**TASK GOAL:** In the MPEG-4 passage, where are content compilation and composition performed?

SOURCE PASSAGE Block Start

MPEG-4: The Interactive Revolution - Page 2
The standard also caters for a wider range of devices, operating over varying
communications channels, from broadcast TV and broadband networks down to low
bit-rate networks such as dial-up connections and wireless networks (mobile
telephone). As with the internet, content compilation and composition is performed
at the receiving equipment. Unlike the internet, an MPEG-4 enabled receiving
device is capable of intelligently rendering the presentation depending on
its capabilities or limitations, scaling down content when necessary or even
ignoring it altogether. This means that content needs only to be designed once,
leaving it up to the receiving device to decide what and how to render.
The aim eventually, is that the TV set of the future will be able to handle
interactive multimedia content along with high quality broadcast content. Similarly,
the internet will provide broadcast quality performance and presentations within
its already multimedia rich layouts.

SOURCE PASSAGE Block End
DATASET EXTRACT Block Start

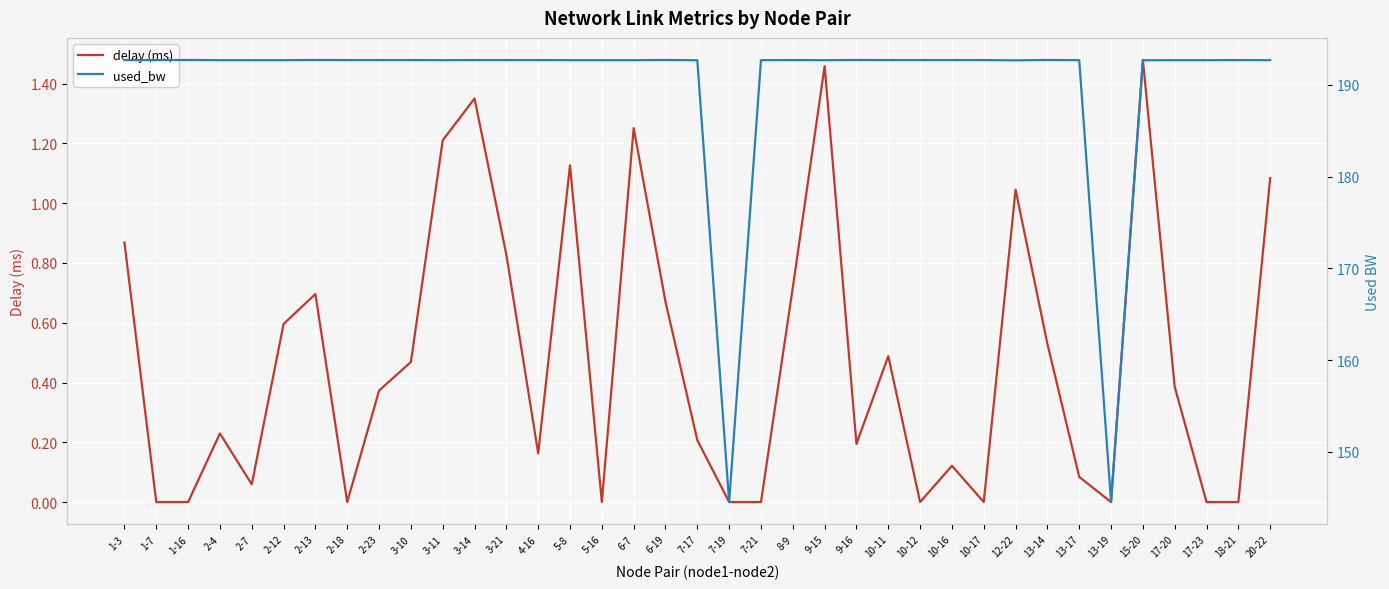

How many lines are shown in the chart?

2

DATASET EXTRACT Block End

**FINISHED TASK:** At the receiving equipment.